Since I told you about Amazon yesterday, I thought we'd talk about Google today.
Lots going on in Google World and the Birmingham [England] Post (BP) is all over it.
The BP reports that Google is about "to combine its online search services into one 'Universal Search' that will present web sites, news, video and other results on one page."
The story quotes an analyst with Global Crown Capital saying, "The thing everyone is wondering right now is what will an advertiser be willing to pay for a video link."
Google has spent years building "silos of information." Their plan is to integrate these various databases for news, video clips, books, local information and images.
The company is also readying a translation service that "will translate queries in any of a dozen languages into English, find additional search results, then automatically translate those back into the language of the original query. This will give users in any supported language a broader view of information on the web."
Now when you search on Google, you'll be able to pull up relevant video clips from YouTube, Google Video and independent sites like Metacafe.com. Advertisers are going to love it.
In a second story, the BP has this to say:
Google's relentless march to take over the world has been well documented in this column. It's always amusing to see which industry Google is going to take apart next--that is until you find out it's the one you're in!
Its recent acquisition of DoubleClick signals its intention [to] get into traditional advertising.

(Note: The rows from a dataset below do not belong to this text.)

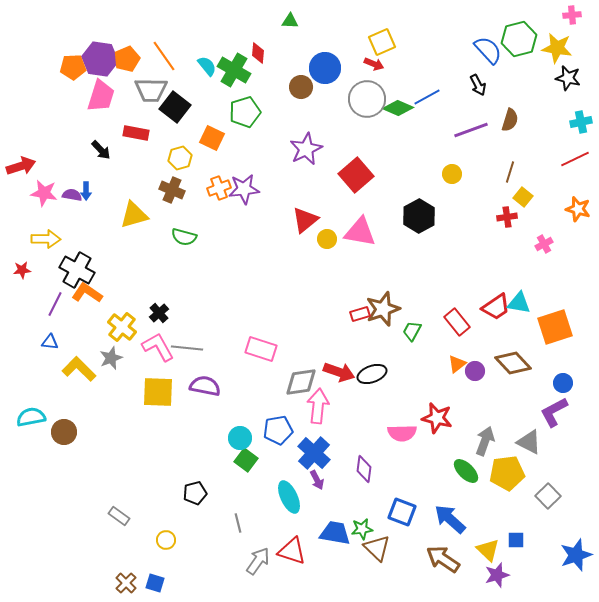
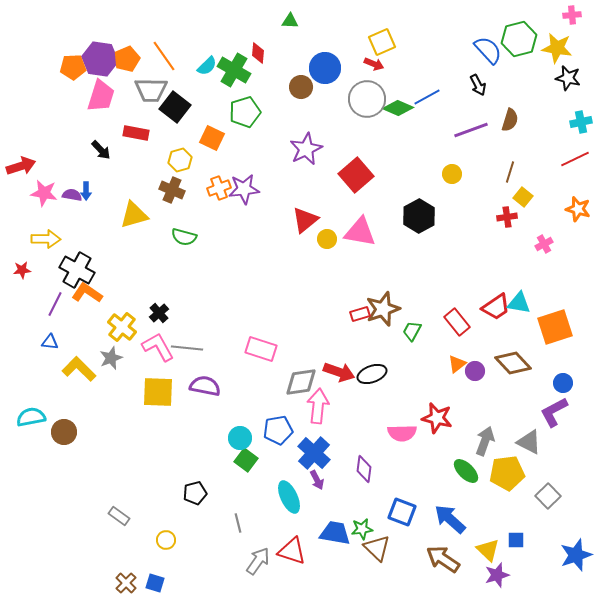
cyan semicircle at (207, 66): rotated 85 degrees clockwise
yellow hexagon at (180, 158): moved 2 px down
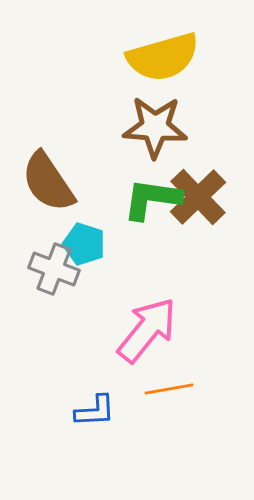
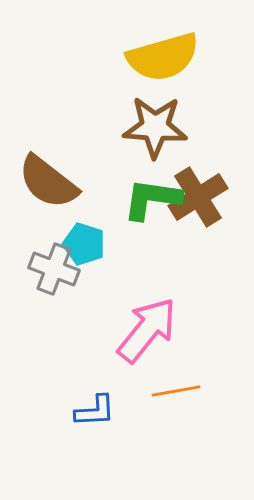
brown semicircle: rotated 18 degrees counterclockwise
brown cross: rotated 12 degrees clockwise
orange line: moved 7 px right, 2 px down
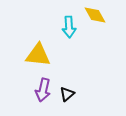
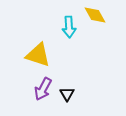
yellow triangle: rotated 12 degrees clockwise
purple arrow: moved 1 px up; rotated 15 degrees clockwise
black triangle: rotated 21 degrees counterclockwise
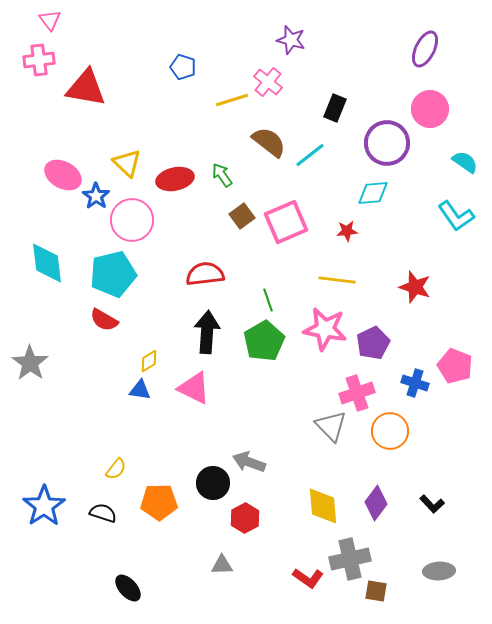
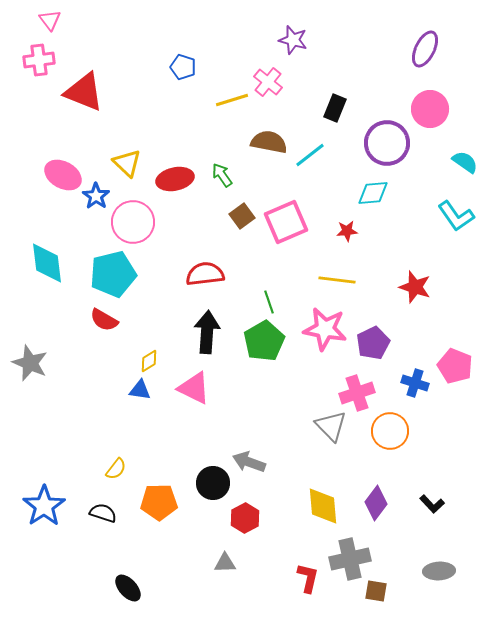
purple star at (291, 40): moved 2 px right
red triangle at (86, 88): moved 2 px left, 4 px down; rotated 12 degrees clockwise
brown semicircle at (269, 142): rotated 27 degrees counterclockwise
pink circle at (132, 220): moved 1 px right, 2 px down
green line at (268, 300): moved 1 px right, 2 px down
gray star at (30, 363): rotated 12 degrees counterclockwise
gray triangle at (222, 565): moved 3 px right, 2 px up
red L-shape at (308, 578): rotated 112 degrees counterclockwise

DoubleClick represents a departure from Google's text advertising approach. According to BP, Doubleclick "controls one of the largest networks of banner ad space, using the network of independent sites that allow it a traditional 'display' advertising model, where brands pay for their graphical ads to be pasted on websites, like posters on billboards."
Display advertising is attractive to Internet users because it doesn't require them to click away from whatever site they are viewing when they see the ad. Web surfers are notoriously stingy about giving up their clicks to advertisers.
It will be interesting to see what Google's latest moves do to the advertising world.